===== INFORMATION

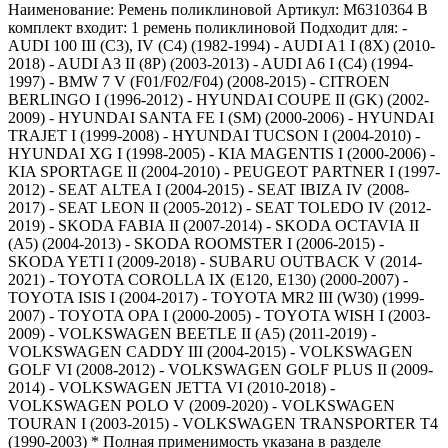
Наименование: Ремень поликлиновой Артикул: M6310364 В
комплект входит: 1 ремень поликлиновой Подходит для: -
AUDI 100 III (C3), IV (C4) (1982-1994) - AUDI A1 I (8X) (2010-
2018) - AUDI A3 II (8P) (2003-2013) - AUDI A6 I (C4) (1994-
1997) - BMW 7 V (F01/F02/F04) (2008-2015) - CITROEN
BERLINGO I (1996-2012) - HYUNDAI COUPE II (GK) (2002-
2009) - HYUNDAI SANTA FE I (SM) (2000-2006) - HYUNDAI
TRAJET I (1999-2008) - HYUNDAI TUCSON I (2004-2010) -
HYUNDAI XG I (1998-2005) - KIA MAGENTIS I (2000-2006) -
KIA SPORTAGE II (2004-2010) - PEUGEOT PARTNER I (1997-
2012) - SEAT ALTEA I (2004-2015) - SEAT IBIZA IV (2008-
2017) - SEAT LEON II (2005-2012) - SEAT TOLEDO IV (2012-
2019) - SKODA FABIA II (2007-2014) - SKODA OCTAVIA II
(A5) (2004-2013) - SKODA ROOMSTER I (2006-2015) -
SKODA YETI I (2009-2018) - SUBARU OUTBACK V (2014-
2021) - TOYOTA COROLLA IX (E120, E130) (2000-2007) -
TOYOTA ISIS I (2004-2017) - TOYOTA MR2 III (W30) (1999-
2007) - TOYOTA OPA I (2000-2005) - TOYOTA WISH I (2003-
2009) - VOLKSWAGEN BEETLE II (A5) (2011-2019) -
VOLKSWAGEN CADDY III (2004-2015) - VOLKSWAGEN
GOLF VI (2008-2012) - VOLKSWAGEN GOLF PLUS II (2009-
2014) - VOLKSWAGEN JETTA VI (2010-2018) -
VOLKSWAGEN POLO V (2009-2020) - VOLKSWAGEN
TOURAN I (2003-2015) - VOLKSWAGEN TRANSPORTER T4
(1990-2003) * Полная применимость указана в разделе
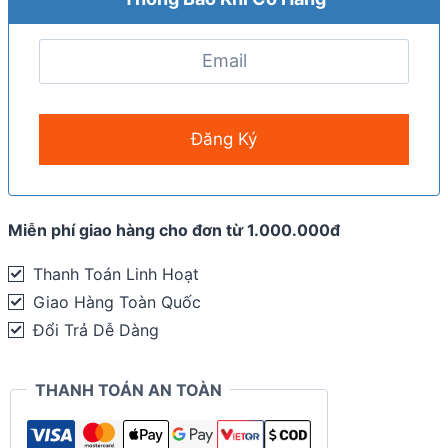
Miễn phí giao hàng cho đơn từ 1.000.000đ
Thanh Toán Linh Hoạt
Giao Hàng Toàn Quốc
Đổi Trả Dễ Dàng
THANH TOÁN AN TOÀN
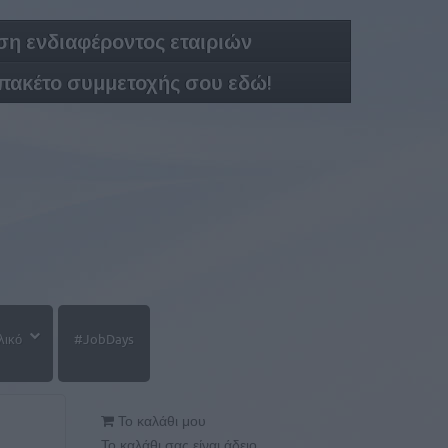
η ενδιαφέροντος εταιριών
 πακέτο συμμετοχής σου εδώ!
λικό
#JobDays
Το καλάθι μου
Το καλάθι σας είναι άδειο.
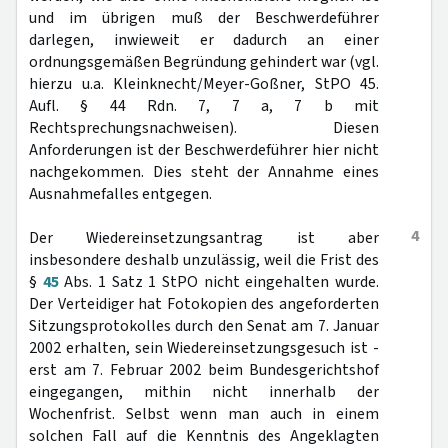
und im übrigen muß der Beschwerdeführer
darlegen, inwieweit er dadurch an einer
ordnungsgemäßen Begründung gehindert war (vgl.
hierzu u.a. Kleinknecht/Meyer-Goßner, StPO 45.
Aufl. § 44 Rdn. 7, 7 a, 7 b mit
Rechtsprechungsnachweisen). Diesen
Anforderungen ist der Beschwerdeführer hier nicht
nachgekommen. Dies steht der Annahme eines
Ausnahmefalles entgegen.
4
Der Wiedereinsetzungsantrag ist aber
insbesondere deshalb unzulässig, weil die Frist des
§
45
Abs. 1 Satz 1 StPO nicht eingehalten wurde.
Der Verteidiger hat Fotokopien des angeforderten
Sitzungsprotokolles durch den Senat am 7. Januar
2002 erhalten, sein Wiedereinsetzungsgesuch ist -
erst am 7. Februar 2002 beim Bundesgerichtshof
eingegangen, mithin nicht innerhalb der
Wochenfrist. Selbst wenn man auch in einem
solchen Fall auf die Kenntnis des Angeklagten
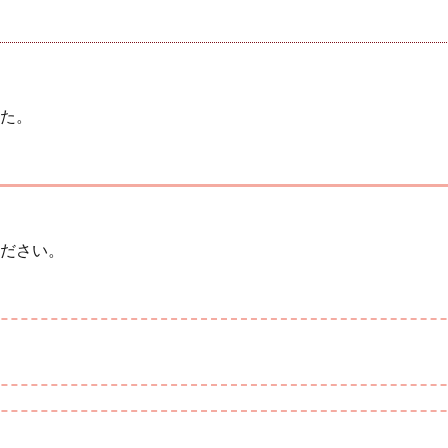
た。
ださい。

==========

*EXERCISE:* From the first line to the last, give the data again exactly, but without pictures.

*TASK RESPONSE:*
Наименование: Ремень поликлиновой Артикул: M6310364 В
комплект входит: 1 ремень поликлиновой Подходит для: -
AUDI 100 III (C3), IV (C4) (1982-1994) - AUDI A1 I (8X) (2010-
2018) - AUDI A3 II (8P) (2003-2013) - AUDI A6 I (C4) (1994-
1997) - BMW 7 V (F01/F02/F04) (2008-2015) - CITROEN
BERLINGO I (1996-2012) - HYUNDAI COUPE II (GK) (2002-
2009) - HYUNDAI SANTA FE I (SM) (2000-2006) - HYUNDAI
TRAJET I (1999-2008) - HYUNDAI TUCSON I (2004-2010) -
HYUNDAI XG I (1998-2005) - KIA MAGENTIS I (2000-2006) -
KIA SPORTAGE II (2004-2010) - PEUGEOT PARTNER I (1997-
2012) - SEAT ALTEA I (2004-2015) - SEAT IBIZA IV (2008-
2017) - SEAT LEON II (2005-2012) - SEAT TOLEDO IV (2012-
2019) - SKODA FABIA II (2007-2014) - SKODA OCTAVIA II
(A5) (2004-2013) - SKODA ROOMSTER I (2006-2015) -
SKODA YETI I (2009-2018) - SUBARU OUTBACK V (2014-
2021) - TOYOTA COROLLA IX (E120, E130) (2000-2007) -
TOYOTA ISIS I (2004-2017) - TOYOTA MR2 III (W30) (1999-
2007) - TOYOTA OPA I (2000-2005) - TOYOTA WISH I (2003-
2009) - VOLKSWAGEN BEETLE II (A5) (2011-2019) -
VOLKSWAGEN CADDY III (2004-2015) - VOLKSWAGEN
GOLF VI (2008-2012) - VOLKSWAGEN GOLF PLUS II (2009-
2014) - VOLKSWAGEN JETTA VI (2010-2018) -
VOLKSWAGEN POLO V (2009-2020) - VOLKSWAGEN
TOURAN I (2003-2015) - VOLKSWAGEN TRANSPORTER T4
(1990-2003) * Полная применимость указана в разделе
Miễn phí giao hàng cho đơn từ 1.000.000đ
Thanh Toán Linh Hoạt
Giao Hàng Toàn Quốc
Đổi Trả Dễ Dàng
THANH TOÁN AN TOÀN
η ενδιαφέροντος εταιριών
 πακέτο συμμετοχής σου εδώ!
λικό
#JobDays
Το καλάθι μου
Το καλάθι σας είναι άδειο.
und im übrigen muß der Beschwerdeführer
darlegen, inwieweit er dadurch an einer
ordnungsgemäßen Begründung gehindert war (vgl.
hierzu u.a. Kleinknecht/Meyer-Goßner, StPO 45.
Aufl. § 44 Rdn. 7, 7 a, 7 b mit
Rechtsprechungsnachweisen). Diesen
Anforderungen ist der Beschwerdeführer hier nicht
nachgekommen. Dies steht der Annahme eines
Ausnahmefalles entgegen.
4
Der Wiedereinsetzungsantrag ist aber
insbesondere deshalb unzulässig, weil die Frist des
§
45
Abs. 1 Satz 1 StPO nicht eingehalten wurde.
Der Verteidiger hat Fotokopien des angeforderten
Sitzungsprotokolles durch den Senat am 7. Januar
2002 erhalten, sein Wiedereinsetzungsgesuch ist -
erst am 7. Februar 2002 beim Bundesgerichtshof
eingegangen, mithin nicht innerhalb der
Wochenfrist. Selbst wenn man auch in einem
solchen Fall auf die Kenntnis des Angeklagten
た。
ださい。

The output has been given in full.